- PROBLEM:
Transcribe the lines starting at the one containing "region: Mordoviya" and ending at the one containing "latitude: -25.8273", both included, leaving the pictures out of your answer.

==*==

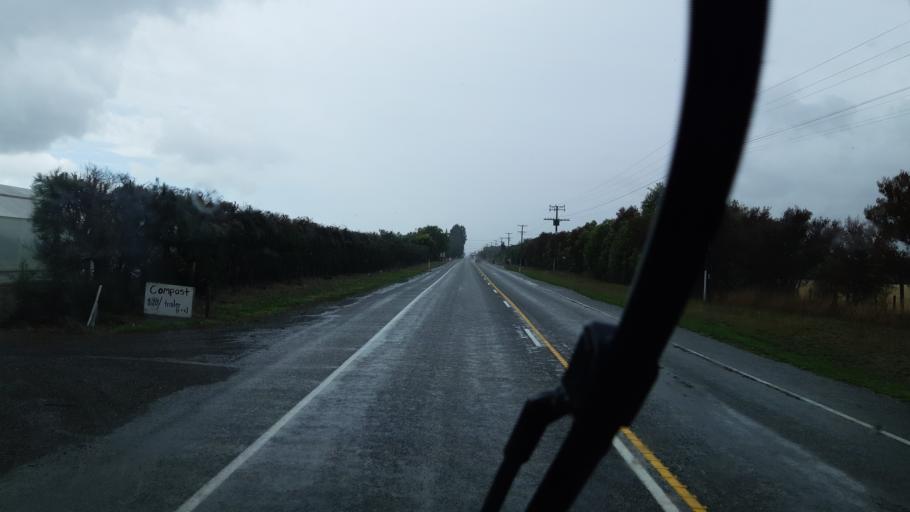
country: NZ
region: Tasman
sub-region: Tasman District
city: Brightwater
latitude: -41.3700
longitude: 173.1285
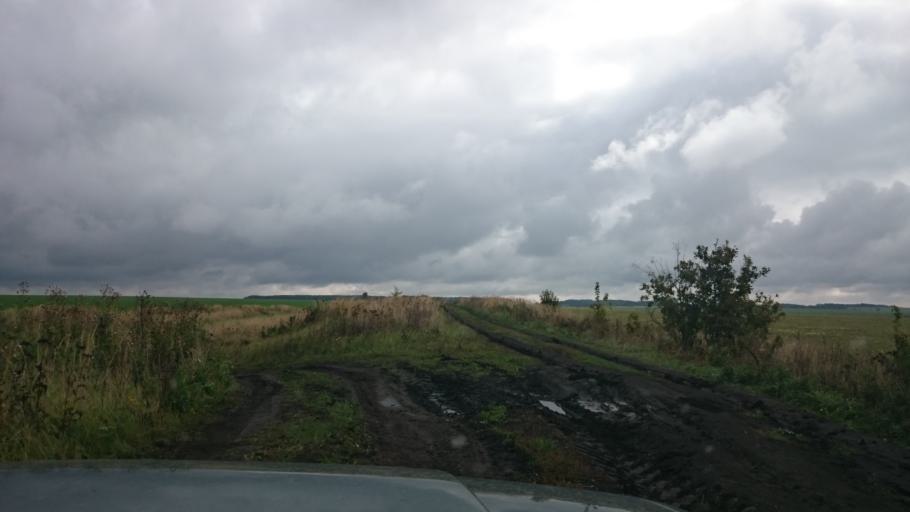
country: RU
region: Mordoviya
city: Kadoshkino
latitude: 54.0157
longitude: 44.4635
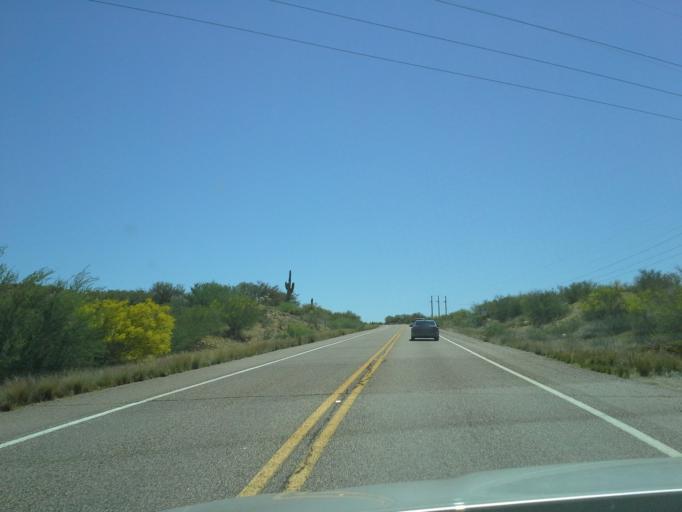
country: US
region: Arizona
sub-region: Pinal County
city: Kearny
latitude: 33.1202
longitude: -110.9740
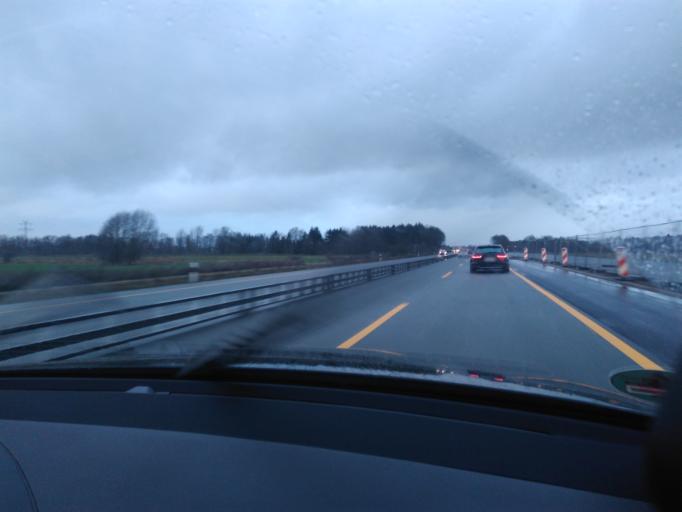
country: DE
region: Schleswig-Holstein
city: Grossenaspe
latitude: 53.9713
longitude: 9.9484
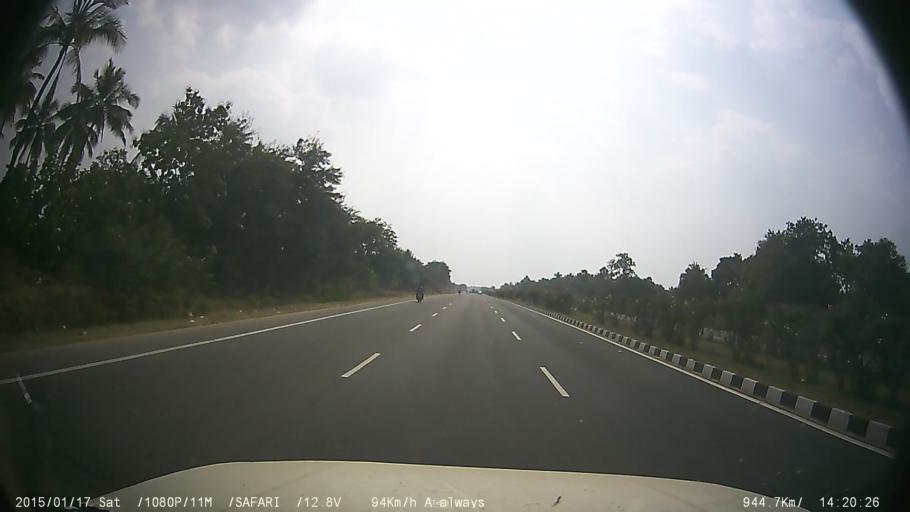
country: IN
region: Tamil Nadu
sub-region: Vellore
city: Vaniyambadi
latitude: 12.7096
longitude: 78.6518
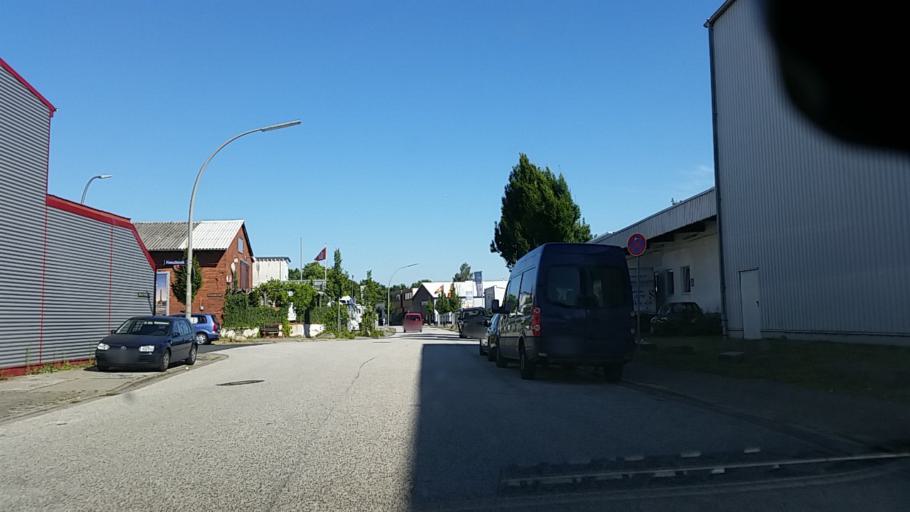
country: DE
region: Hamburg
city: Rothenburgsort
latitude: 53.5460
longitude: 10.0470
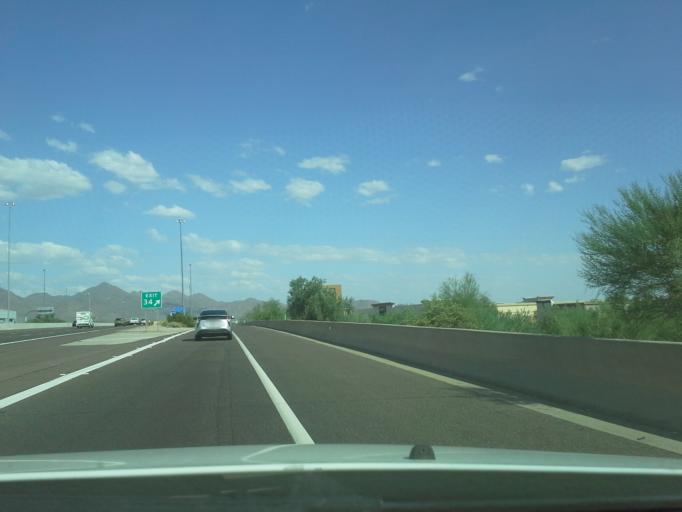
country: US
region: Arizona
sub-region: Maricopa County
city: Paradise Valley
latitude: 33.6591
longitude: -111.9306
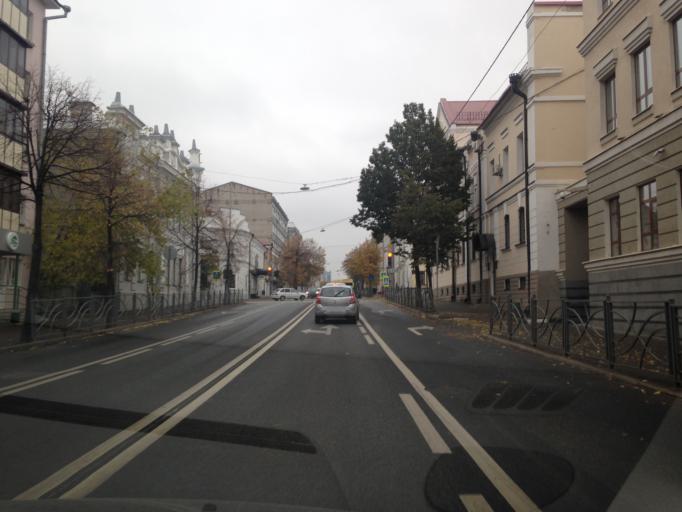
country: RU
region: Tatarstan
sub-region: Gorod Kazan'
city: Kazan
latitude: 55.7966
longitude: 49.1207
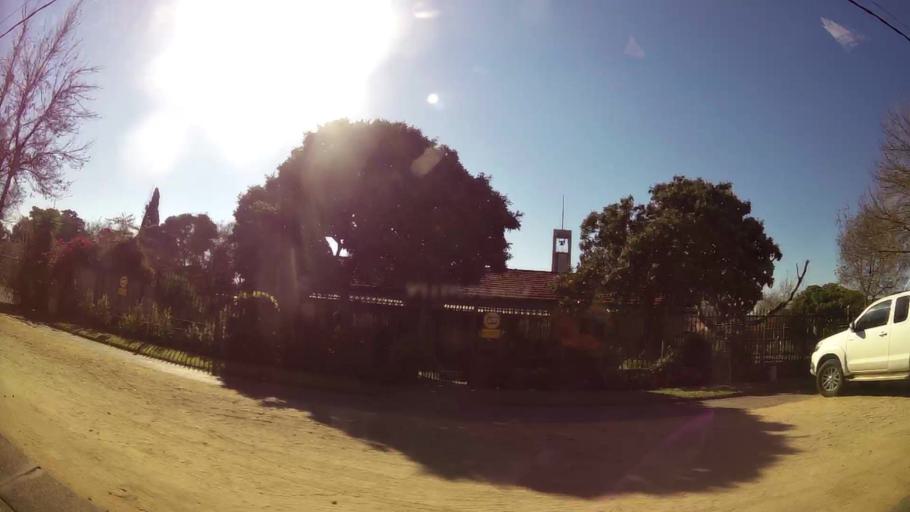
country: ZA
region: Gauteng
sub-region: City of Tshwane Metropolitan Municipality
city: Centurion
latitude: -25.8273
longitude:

==*==

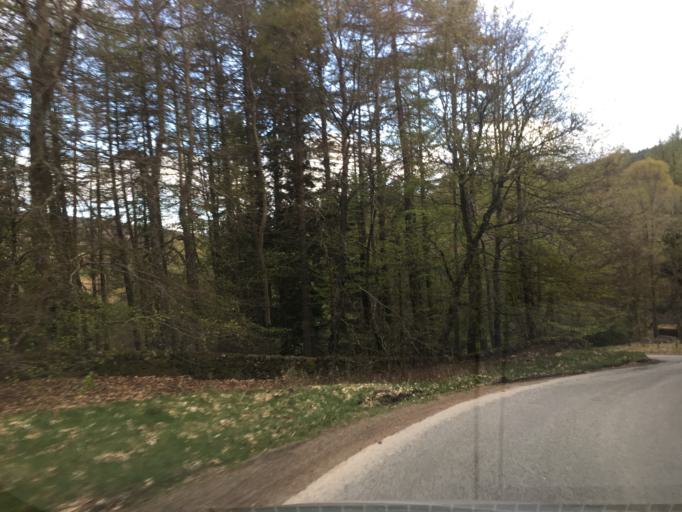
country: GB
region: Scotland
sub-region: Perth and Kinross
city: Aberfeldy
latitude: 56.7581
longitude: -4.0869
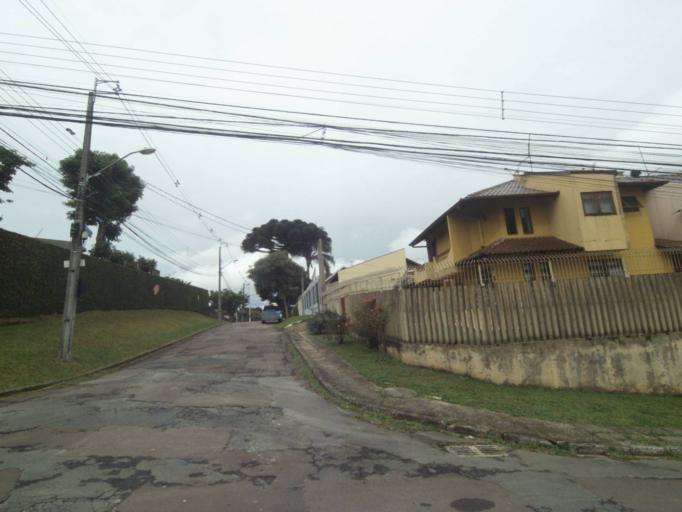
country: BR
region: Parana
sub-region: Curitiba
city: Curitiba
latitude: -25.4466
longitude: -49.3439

==*==

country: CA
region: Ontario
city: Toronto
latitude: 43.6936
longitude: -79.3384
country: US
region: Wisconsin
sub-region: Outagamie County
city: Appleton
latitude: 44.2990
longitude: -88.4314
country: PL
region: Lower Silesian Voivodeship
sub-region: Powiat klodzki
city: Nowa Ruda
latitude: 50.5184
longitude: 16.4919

==*==

- FINAL RESULT:
region: Mordoviya
city: Kadoshkino
latitude: 54.0157
longitude: 44.4635
country: US
region: Arizona
sub-region: Pinal County
city: Kearny
latitude: 33.1202
longitude: -110.9740
country: DE
region: Schleswig-Holstein
city: Grossenaspe
latitude: 53.9713
longitude: 9.9484
country: IN
region: Tamil Nadu
sub-region: Vellore
city: Vaniyambadi
latitude: 12.7096
longitude: 78.6518
country: DE
region: Hamburg
city: Rothenburgsort
latitude: 53.5460
longitude: 10.0470
country: US
region: Arizona
sub-region: Maricopa County
city: Paradise Valley
latitude: 33.6591
longitude: -111.9306
country: RU
region: Tatarstan
sub-region: Gorod Kazan'
city: Kazan
latitude: 55.7966
longitude: 49.1207
country: ZA
region: Gauteng
sub-region: City of Tshwane Metropolitan Municipality
city: Centurion
latitude: -25.8273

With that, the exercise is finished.